*Questões:*
a - Indique se cada afirmação concorda com a notícia sobre o PL da Misoginia, respondendo sim ou não e citando literalmente as palavras da notícia que decidem a questão: (i) a urgência do projeto foi aprovada por 293 votos a 158; (ii) o projeto ainda não passou pelo Senado; (iii) Hugo Motta já pautou a votação do projeto.
b - Repita fielmente a notícia sobre o PL da Misoginia, copiando tudo o que vai de "Tabata prevê votação" até "falta de consenso.".

*Trecho:*
+---+

Nikolas Ferreira diz que trabalha para impedir votação do PL da Misoginia
O deputado Nikolas Ferreira (PL-MG) subiu o tom contra o PL da Misoginia e afirmou, da tribuna da Câmara, que trabalha para que o texto sequer chegue a voto. No discurso, disse que a proposta serve para “controlar o que as pessoas falam”, acusou a esquerda de hipocrisia no tema e ironizou a produção legislativa da relatora Tabata Amaral (PSB-SP).
O parlamentar também alfinetou a primeira-dama Janja, que classificou o apelido “gastadeira” como misoginia: para o mineiro, se o projeto tem apoio dela, “ficou muito mais fácil votar não”.
O texto, que equipara a misoginia ao crime de racismo e já passou pelo Senado, teve urgência aprovada no plenário da Câmara em 1º de julho, por 293 votos a 158. Quase duas semanas depois, porém, o presidente da Casa, Hugo Motta (Republicanos-PB), ainda não pautou a votação, e organizações feministas fazem mobilização nacional pela apreciação antes do recesso, que começa no dia 18.
Tabata prevê votação nesta semana, conforme acordo no colégio de líderes, e diz que o desafio agora é combater a desinformação sobre a proposta. Nos bastidores, porém, a tendência é que o texto fique para depois do recesso, com risco de ser adiado para depois das eleições por falta de consenso.

+---+

Dados coletados:
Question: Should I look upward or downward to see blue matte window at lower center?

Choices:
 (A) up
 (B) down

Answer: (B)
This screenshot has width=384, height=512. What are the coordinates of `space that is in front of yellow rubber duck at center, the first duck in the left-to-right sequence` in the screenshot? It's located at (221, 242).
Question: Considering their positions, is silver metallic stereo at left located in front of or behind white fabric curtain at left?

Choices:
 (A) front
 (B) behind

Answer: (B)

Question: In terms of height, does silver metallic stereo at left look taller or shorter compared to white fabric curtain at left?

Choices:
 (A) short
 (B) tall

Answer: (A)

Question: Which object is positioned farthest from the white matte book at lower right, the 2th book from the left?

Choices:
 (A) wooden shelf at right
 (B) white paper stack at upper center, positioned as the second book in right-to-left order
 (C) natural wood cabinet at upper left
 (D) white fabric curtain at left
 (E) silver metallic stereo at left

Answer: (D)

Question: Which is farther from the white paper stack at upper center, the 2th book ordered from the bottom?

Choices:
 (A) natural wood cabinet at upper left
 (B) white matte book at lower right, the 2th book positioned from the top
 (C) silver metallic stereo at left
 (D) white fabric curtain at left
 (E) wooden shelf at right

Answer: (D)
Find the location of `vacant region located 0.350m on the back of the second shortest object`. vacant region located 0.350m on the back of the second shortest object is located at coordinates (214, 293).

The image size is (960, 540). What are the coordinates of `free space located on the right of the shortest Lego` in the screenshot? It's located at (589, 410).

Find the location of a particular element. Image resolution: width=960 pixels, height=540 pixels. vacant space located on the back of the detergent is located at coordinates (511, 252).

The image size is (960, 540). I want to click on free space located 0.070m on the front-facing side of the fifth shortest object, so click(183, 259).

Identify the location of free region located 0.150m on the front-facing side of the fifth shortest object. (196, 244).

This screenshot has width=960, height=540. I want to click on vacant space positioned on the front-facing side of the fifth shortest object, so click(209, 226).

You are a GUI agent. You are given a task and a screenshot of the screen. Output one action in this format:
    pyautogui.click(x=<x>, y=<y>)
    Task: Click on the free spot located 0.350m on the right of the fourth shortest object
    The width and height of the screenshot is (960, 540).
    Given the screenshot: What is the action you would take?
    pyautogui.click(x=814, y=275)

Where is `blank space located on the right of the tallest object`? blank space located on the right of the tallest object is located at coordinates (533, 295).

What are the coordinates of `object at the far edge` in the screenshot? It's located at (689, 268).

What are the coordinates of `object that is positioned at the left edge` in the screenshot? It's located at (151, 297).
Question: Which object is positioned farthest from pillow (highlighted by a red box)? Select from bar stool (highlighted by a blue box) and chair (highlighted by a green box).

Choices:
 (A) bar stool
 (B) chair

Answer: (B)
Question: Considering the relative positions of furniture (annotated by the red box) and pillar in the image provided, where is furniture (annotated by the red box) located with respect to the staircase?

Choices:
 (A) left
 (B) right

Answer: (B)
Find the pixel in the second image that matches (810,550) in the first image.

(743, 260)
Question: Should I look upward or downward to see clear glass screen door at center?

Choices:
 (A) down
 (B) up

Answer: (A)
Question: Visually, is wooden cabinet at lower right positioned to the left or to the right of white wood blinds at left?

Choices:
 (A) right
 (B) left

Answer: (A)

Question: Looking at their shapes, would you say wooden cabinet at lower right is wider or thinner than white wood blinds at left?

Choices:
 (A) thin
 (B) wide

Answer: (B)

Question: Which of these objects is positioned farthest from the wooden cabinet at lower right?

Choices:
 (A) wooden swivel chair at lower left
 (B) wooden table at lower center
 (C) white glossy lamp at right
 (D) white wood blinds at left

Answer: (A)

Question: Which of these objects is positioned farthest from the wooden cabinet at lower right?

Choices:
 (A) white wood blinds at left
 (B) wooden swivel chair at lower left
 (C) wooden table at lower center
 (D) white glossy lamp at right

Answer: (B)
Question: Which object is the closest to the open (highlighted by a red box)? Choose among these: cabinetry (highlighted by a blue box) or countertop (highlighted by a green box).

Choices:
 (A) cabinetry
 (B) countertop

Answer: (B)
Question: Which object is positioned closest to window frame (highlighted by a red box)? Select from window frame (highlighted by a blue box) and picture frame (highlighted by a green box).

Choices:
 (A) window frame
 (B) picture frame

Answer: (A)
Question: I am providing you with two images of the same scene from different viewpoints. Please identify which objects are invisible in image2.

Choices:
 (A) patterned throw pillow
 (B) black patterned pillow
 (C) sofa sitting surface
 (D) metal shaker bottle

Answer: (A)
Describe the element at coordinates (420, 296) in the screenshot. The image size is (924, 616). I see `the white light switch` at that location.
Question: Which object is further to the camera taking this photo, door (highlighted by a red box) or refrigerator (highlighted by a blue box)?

+---+

*Gabarito:*
a -
(i) Sim: "teve urgência aprovada no plenário da Câmara em 1º de julho, por 293 votos a 158".
(ii) Não: "já passou pelo Senado".
(iii) Não: "ainda não pautou a votação".

b -
Tabata prevê votação nesta semana, conforme acordo no colégio de líderes, e diz que o desafio agora é combater a desinformação sobre a proposta. Nos bastidores, porém, a tendência é que o texto fique para depois do recesso, com risco de ser adiado para depois das eleições por falta de consenso.